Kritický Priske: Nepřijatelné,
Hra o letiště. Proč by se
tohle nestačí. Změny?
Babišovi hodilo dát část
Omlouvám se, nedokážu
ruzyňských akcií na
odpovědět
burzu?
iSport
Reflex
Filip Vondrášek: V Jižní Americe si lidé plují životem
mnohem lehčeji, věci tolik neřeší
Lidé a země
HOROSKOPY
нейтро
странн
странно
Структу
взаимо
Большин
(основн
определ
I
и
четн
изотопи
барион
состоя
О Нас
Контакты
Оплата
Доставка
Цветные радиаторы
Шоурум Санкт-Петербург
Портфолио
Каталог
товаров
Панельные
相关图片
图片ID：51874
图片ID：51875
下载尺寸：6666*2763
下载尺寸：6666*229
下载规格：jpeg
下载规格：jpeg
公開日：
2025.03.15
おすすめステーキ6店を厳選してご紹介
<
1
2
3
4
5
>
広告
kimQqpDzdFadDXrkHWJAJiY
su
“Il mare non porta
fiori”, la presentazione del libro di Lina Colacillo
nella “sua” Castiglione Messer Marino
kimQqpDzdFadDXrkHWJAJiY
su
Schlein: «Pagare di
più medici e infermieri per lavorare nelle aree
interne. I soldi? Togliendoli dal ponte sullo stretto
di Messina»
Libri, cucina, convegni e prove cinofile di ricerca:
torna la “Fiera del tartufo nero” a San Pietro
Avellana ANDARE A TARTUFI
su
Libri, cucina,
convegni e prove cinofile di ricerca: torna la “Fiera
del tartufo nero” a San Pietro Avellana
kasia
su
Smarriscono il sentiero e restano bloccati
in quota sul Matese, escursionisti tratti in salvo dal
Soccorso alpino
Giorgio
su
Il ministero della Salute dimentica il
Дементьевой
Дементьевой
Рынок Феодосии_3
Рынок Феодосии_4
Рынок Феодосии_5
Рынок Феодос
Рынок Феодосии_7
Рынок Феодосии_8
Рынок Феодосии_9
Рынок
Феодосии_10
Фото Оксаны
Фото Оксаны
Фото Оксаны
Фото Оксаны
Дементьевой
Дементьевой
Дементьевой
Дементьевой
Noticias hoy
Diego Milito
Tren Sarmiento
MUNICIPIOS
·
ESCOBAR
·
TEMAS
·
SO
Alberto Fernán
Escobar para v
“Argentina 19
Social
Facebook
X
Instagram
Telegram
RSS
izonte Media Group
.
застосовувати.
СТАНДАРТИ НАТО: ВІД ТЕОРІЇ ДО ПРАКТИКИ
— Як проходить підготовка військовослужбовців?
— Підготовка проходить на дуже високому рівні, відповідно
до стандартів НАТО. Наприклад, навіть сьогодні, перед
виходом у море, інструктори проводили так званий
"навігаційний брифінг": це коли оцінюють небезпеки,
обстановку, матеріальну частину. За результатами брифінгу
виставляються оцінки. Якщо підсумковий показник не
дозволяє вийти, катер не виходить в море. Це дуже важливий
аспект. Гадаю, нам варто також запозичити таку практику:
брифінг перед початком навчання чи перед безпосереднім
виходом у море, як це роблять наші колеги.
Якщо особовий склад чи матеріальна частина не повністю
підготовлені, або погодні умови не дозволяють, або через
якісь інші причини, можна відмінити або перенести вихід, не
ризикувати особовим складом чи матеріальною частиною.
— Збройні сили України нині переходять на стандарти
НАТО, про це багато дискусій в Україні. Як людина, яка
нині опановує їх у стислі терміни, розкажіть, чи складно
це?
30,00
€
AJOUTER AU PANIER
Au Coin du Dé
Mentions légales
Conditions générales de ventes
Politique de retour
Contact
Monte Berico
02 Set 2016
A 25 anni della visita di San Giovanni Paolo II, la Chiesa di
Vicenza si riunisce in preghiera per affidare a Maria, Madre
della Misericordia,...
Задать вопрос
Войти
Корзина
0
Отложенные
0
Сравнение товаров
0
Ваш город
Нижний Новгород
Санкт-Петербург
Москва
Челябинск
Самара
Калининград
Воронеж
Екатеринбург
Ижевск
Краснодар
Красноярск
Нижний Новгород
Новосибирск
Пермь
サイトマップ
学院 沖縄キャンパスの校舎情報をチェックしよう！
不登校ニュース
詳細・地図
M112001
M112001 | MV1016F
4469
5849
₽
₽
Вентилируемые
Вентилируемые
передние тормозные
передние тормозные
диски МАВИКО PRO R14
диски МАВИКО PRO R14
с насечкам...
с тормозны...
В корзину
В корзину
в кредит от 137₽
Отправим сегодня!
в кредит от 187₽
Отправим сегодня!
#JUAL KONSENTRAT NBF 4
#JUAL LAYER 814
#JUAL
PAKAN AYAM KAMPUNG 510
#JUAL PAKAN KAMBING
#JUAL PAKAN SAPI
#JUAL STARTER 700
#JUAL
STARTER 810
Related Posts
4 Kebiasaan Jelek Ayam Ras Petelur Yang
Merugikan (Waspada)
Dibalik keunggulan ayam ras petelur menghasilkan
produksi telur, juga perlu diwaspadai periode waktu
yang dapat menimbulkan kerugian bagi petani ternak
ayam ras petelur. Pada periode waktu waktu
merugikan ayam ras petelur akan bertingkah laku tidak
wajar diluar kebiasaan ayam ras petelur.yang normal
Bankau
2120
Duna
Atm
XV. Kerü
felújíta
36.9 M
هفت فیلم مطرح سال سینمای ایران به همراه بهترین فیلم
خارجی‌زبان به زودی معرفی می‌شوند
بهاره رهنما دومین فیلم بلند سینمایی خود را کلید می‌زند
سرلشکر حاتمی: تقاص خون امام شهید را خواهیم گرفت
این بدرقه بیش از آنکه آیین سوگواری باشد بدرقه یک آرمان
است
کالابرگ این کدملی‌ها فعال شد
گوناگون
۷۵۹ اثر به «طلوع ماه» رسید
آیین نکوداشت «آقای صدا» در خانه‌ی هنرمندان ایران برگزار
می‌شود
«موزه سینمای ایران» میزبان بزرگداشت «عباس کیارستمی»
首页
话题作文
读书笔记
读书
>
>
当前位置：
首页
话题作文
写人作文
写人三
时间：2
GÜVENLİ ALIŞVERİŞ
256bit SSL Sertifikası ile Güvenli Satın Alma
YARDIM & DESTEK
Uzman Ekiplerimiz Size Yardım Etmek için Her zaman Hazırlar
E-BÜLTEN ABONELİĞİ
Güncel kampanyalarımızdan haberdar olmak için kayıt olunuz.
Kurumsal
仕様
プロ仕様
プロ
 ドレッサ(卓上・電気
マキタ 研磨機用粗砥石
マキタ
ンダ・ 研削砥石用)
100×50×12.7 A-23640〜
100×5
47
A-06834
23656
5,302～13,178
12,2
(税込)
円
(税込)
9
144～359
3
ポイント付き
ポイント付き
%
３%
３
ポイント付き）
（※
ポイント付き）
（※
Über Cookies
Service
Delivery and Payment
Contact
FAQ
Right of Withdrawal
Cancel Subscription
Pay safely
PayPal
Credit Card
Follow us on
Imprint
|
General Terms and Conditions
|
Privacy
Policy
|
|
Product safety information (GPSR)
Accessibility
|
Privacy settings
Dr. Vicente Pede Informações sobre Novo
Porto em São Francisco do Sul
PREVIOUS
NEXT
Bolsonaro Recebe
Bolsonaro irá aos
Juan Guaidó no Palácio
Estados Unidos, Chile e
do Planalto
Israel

== == ==

**Directive**
Search the listing for the word "cinofile" and state how many lines contain it. Nothing else belongs in the reply.

**Result for this exercise**
2